(Dataset extract begins)

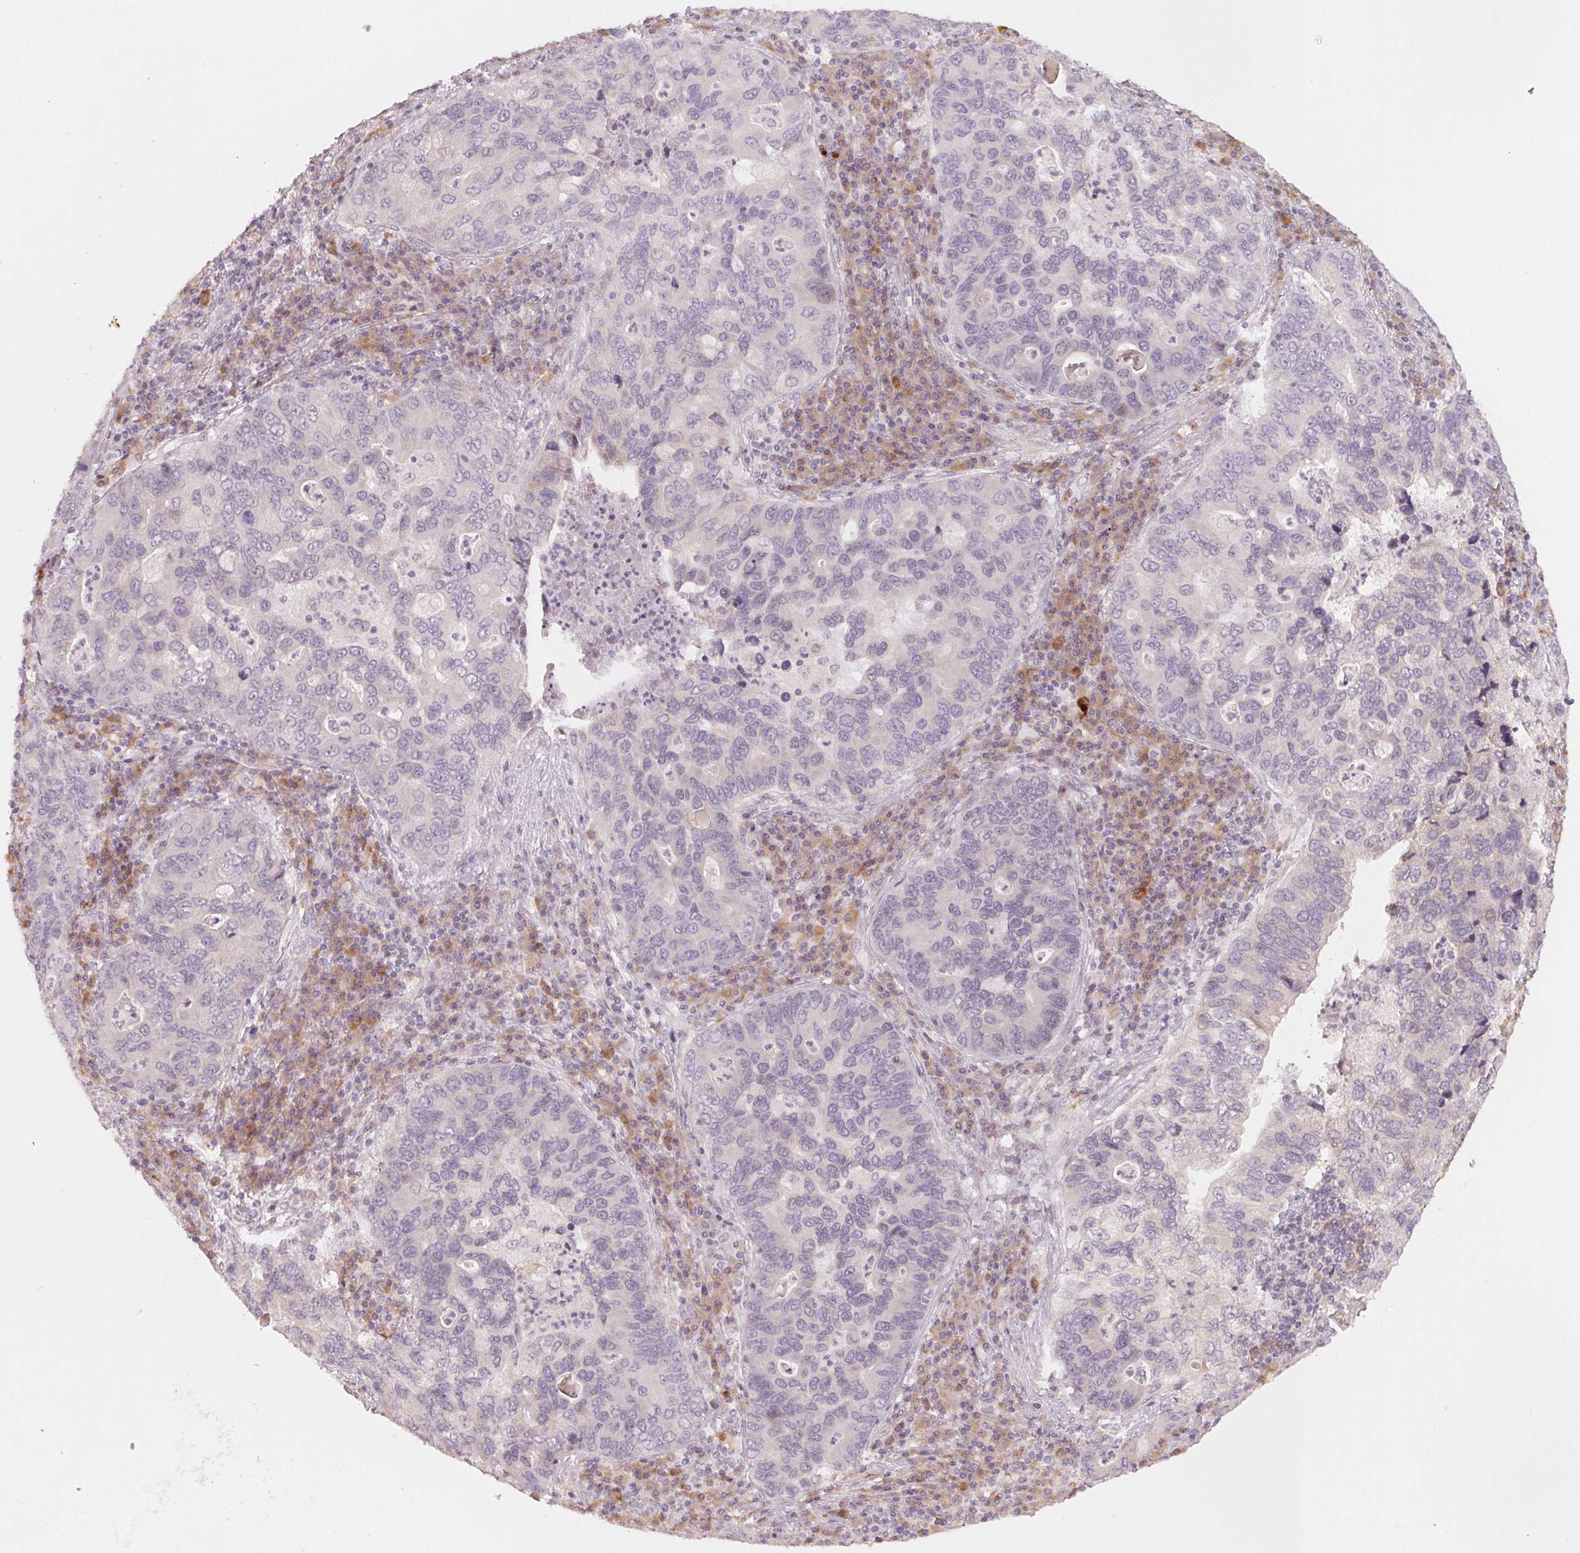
{"staining": {"intensity": "negative", "quantity": "none", "location": "none"}, "tissue": "lung cancer", "cell_type": "Tumor cells", "image_type": "cancer", "snomed": [{"axis": "morphology", "description": "Adenocarcinoma, NOS"}, {"axis": "morphology", "description": "Adenocarcinoma, metastatic, NOS"}, {"axis": "topography", "description": "Lymph node"}, {"axis": "topography", "description": "Lung"}], "caption": "High magnification brightfield microscopy of lung cancer stained with DAB (3,3'-diaminobenzidine) (brown) and counterstained with hematoxylin (blue): tumor cells show no significant positivity.", "gene": "DENND2C", "patient": {"sex": "female", "age": 54}}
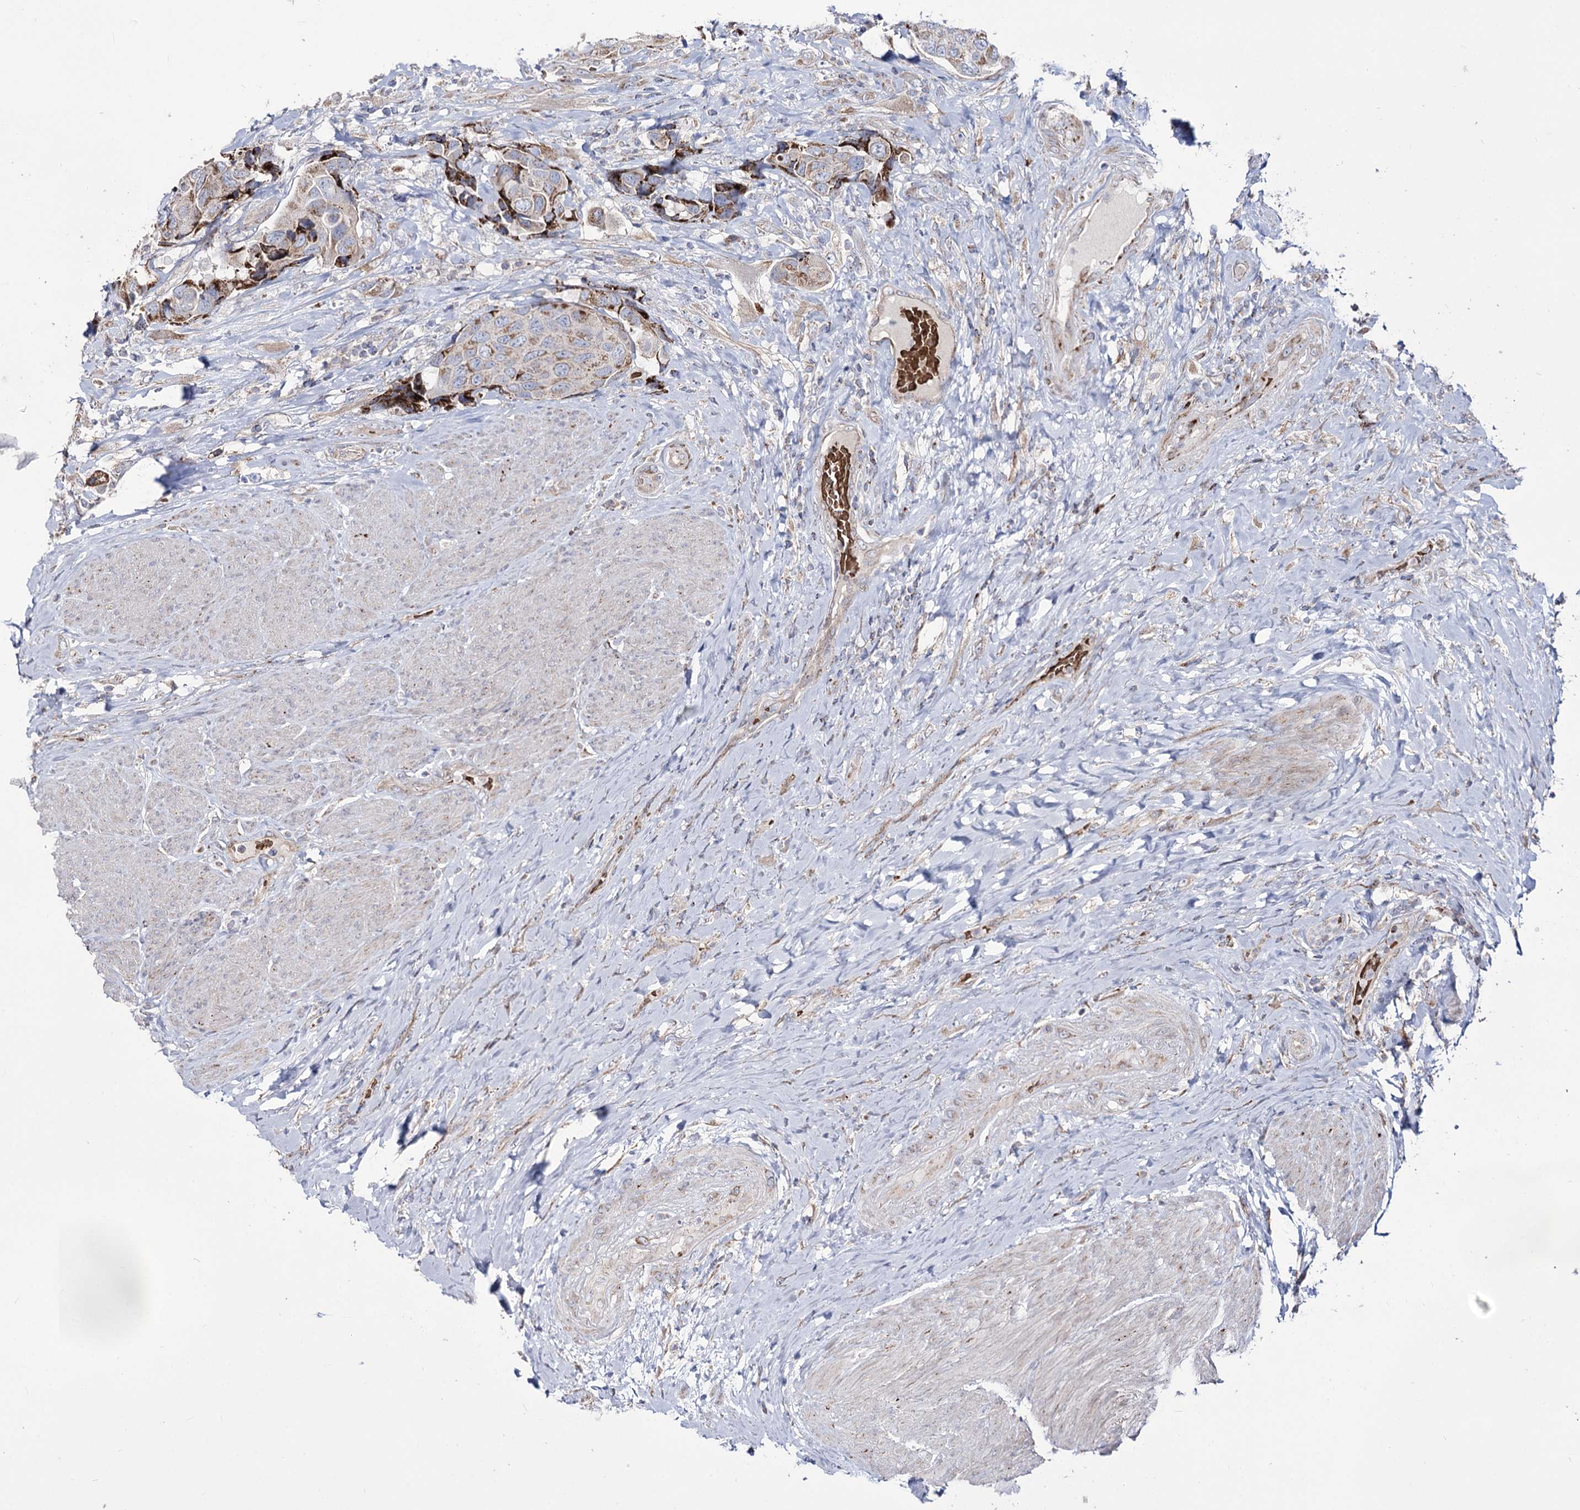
{"staining": {"intensity": "strong", "quantity": "<25%", "location": "cytoplasmic/membranous"}, "tissue": "urothelial cancer", "cell_type": "Tumor cells", "image_type": "cancer", "snomed": [{"axis": "morphology", "description": "Urothelial carcinoma, High grade"}, {"axis": "topography", "description": "Urinary bladder"}], "caption": "Immunohistochemical staining of urothelial cancer displays medium levels of strong cytoplasmic/membranous protein staining in about <25% of tumor cells.", "gene": "OSBPL5", "patient": {"sex": "male", "age": 74}}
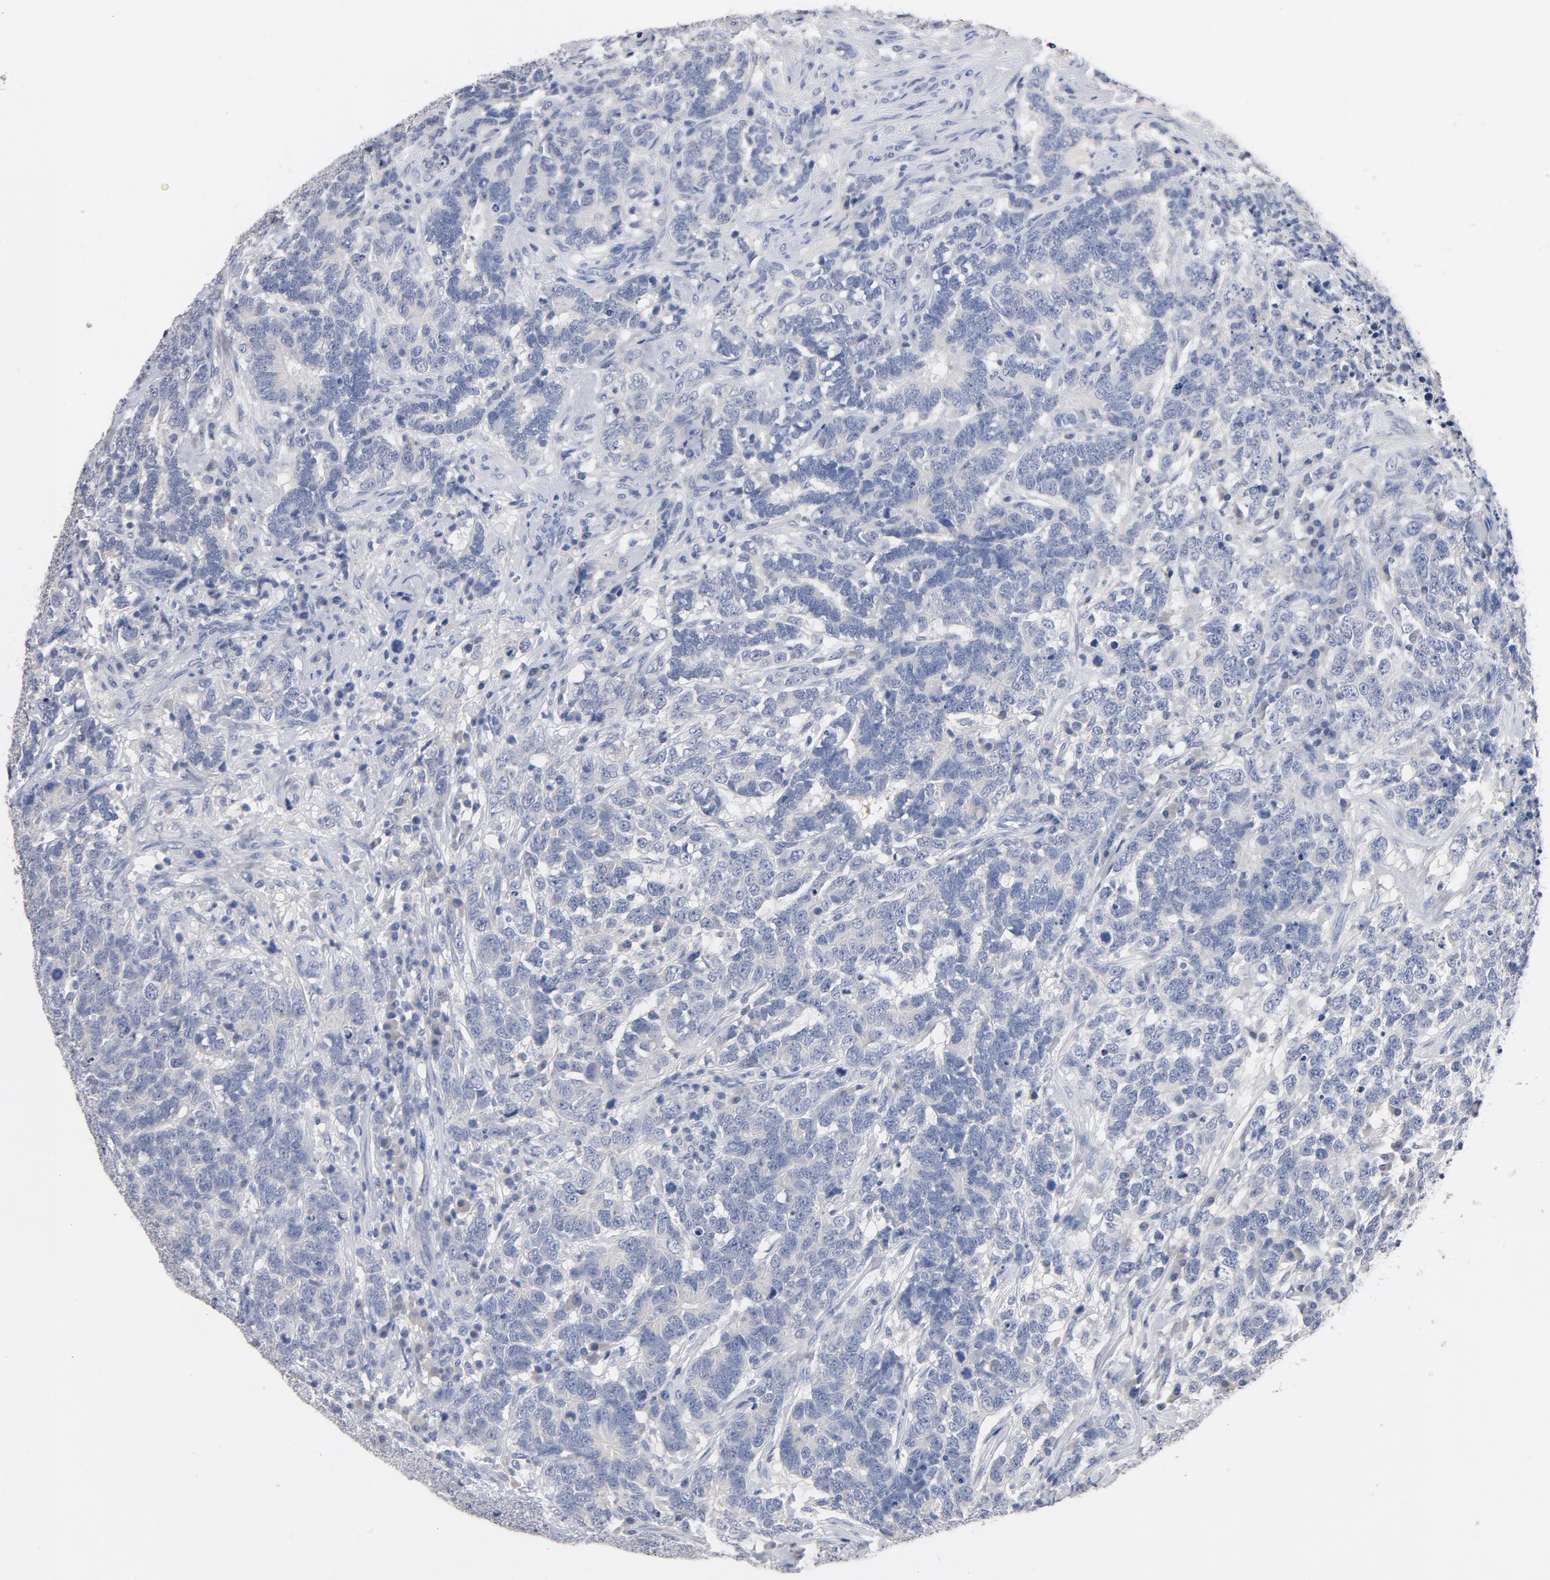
{"staining": {"intensity": "negative", "quantity": "none", "location": "none"}, "tissue": "testis cancer", "cell_type": "Tumor cells", "image_type": "cancer", "snomed": [{"axis": "morphology", "description": "Carcinoma, Embryonal, NOS"}, {"axis": "topography", "description": "Testis"}], "caption": "Tumor cells show no significant positivity in testis cancer.", "gene": "ZCCHC13", "patient": {"sex": "male", "age": 26}}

(Dataset extract ends)

- **The problem**:
Each line above that includes "none" should be shown.

- **Solution**:
{"staining": {"intensity": "negative", "quantity": "none", "location": "none"}, "tissue": "lung cancer", "cell_type": "Tumor cells", "image_type": "cancer", "snomed": [{"axis": "morphology", "description": "Adenocarcinoma, NOS"}, {"axis": "morphology", "description": "Adenocarcinoma, metastatic, NOS"}, {"axis": "topography", "description": "Lymph node"}, {"axis": "topography", "description": "Lung"}], "caption": "High magnification brightfield microscopy of lung cancer stained with DAB (3,3'-diaminobenzidine) (brown) and counterstained with hematoxylin (blue): tumor cells show no significant positivity.", "gene": "DENND2C", "patient": {"sex": "female", "age": 54}}
{"staining": {"intensity": "negative", "quantity": "none", "location": "none"}, "tissue": "testis cancer", "cell_type": "Tumor cells", "image_type": "cancer", "snomed": [{"axis": "morphology", "description": "Carcinoma, Embryonal, NOS"}, {"axis": "topography", "description": "Testis"}], "caption": "Tumor cells show no significant positivity in testis cancer.", "gene": "ZCCHC13", "patient": {"sex": "male", "age": 26}}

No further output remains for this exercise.